#### 実施課題
a - ボンクリ・フェスに関する本文によると、藤倉大が子どものための作曲教室を行なっていたのは、いつから、どこでですか。
b - ボンクリ・フェスに関する本文で、発言者が自らの役割を予算についてやんわりリマインドする程度だと述べている理由を、本文に基づいて1～3文で説明してください。
c - ボンクリ・フェスに関する本文の続きを、最後の文の後から書き進めてください。

#### 本文
----

2021年の10月で5年目を迎えた「ボンクリ」では、スペシャル・コンサートのほかにも「笙の部屋」「子どもボンクリ」「電子音楽の部屋」「音のない“オンガク”の部屋」など、さまざまなワークショップや無料プログラムが盛りだくさん。子どもも大人も垣根なく楽しめるフェスは、年を追うごとに充実度を増している。

「もちろん僕のほうからアーティストに『こんな作品にしてください』といったリクエストは一切しません。ただ、アーティストの皆さんはときどき創造力がうわあーっと広がりすぎて、曲の長さや規模を忘れてしまうことがあるので、僕の役割と言ったら、『一応、予算というものがあるので……』とやんわりリマインドするぐらいでしょうか。日ごろ幅広く活躍しているアーティストの皆さんは、『何をやっても良いですよ』と言われることがなかなか少ないのかもしれないですね」

5歳ぐらいの子どもが一番クリエイティブ

そもそも「ボンクリ・フェス」は、“人間は皆、生まれつきクリエイティヴだ(Born Creative)”というコンセプトのもとスタートしたフェス。その原点には、藤倉大が2013年から福島県相馬市で行なっていた子どものための作曲教室(4歳~高校生を対象とした「エル・システマ作曲教室」)の活動がある。

----

抽出されたページのテキストデータ
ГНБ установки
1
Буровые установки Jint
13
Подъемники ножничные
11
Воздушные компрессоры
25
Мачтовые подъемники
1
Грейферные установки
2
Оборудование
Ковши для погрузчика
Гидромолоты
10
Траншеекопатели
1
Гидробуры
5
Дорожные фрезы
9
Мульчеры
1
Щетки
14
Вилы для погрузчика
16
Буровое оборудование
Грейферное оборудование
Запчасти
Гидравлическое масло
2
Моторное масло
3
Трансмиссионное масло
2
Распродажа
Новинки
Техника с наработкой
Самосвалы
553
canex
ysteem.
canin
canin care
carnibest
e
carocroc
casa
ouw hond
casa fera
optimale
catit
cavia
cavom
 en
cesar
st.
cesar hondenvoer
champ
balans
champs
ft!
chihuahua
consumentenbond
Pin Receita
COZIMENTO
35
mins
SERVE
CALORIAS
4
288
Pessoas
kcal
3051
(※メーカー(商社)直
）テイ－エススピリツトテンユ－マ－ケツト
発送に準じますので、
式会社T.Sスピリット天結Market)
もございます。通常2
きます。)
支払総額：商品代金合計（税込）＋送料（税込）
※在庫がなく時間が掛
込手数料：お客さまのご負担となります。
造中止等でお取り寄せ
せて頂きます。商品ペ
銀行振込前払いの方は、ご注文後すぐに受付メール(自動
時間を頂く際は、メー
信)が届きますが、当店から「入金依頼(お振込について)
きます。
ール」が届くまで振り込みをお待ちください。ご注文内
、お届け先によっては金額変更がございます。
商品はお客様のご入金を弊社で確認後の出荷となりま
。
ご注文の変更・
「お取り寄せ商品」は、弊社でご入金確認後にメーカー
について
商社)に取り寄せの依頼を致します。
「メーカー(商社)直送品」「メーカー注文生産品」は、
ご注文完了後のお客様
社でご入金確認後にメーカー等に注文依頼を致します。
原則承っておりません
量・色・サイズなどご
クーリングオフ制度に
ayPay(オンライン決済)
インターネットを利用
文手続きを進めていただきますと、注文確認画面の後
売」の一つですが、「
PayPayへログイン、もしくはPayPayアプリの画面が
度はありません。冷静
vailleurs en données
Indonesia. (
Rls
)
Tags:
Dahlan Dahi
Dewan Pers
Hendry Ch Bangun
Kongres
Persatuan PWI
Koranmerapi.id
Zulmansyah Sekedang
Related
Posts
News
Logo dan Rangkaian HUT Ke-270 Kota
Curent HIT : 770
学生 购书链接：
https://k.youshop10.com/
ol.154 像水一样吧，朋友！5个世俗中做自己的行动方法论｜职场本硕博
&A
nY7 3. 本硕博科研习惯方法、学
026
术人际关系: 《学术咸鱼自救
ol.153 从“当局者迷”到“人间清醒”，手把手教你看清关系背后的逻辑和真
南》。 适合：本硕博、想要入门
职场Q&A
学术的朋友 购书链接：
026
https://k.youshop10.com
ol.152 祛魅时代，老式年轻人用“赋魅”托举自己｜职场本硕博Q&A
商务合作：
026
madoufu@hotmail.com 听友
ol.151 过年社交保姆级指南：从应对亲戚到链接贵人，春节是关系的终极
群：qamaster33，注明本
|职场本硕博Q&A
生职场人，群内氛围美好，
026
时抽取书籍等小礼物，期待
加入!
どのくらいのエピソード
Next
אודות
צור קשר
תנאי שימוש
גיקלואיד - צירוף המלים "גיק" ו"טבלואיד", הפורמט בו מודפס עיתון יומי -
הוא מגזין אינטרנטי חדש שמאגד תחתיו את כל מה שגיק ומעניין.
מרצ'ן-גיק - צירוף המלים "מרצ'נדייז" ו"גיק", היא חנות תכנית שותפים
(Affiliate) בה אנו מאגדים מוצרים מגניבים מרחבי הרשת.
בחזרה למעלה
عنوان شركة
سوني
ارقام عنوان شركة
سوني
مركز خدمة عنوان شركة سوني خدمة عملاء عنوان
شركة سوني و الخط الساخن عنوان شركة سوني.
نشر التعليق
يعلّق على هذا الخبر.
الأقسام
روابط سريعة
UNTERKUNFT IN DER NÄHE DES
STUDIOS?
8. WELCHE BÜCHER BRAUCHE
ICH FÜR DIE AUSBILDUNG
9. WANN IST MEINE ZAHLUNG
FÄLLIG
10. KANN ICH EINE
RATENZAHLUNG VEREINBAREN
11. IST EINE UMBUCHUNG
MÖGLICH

----

#### 回答
a - 2013年から、福島県相馬市で行なっていました。

b - アーティストの皆さんは、ときどき創造力が広がりすぎて、曲の長さや規模を忘れてしまうことがあるからです。発言者は作品の内容について一切リクエストをしないため、役割はそうした点を思い出してもらう程度にとどまります。

c -
「5歳ぐらいの子どもがいちばんクリエイティブですよね。“音楽とはこういうものだ”という大人からのインプットがまだ入っていない段階の小さい子どもは、なんだってアリですから。本来、大人からのインプットなんて子どもは欲していないんですよ、全然。作曲教室といっても、僕が何かを“教えて”いるわけではありません。ちゃんと起承転結のあるメロディを書けるとか、そういったことには興味がないんです」

藤倉大の作曲教室では、子どもが作った曲を大人が演奏する。それも、世界トップクラスの演奏家が。

「まず、子どもたちに楽譜を書いてもらいます。楽譜が書けない子も、自分が面白いと思った“ヘンな音”を見よう見まねで書いてみることから始めます。曲が完成するまでの間、僕はアドバイスなどは一切しません。子どもたちにだって考える時間が必要ですから。30~40分もすると、結構できてきます。そうして書き上がった楽譜を奏者に渡して、演奏してもらうのです。自分が書いた曲を、ほかの人に弾いてもらうためには“伝える”という行為が必要ですよね。僕が興味があるのは、そこです。

子どもの楽譜を演奏するのは、このプロジェクトに賛同してくれる一流の演奏家たち。でも子どもにとってはそんなこと関係ありませんから、演奏を聴いて『うーん、まあいっか』なんて言うんです。『そう言わずにイメージと違うところがあったら教えてよ』と促すと、『でも言ってもできないかもしれないから』って(笑)。『まあ諦めないで教えてよ』『ここはさあ、こんなに遅くないんだよね』『じゃあちょっと速めに弾いてみよう』といった具合に、作曲家と演奏家がディスカッションしながら曲を作っていく。それってつまり、僕が作曲する過程とまったく同じなんですよ」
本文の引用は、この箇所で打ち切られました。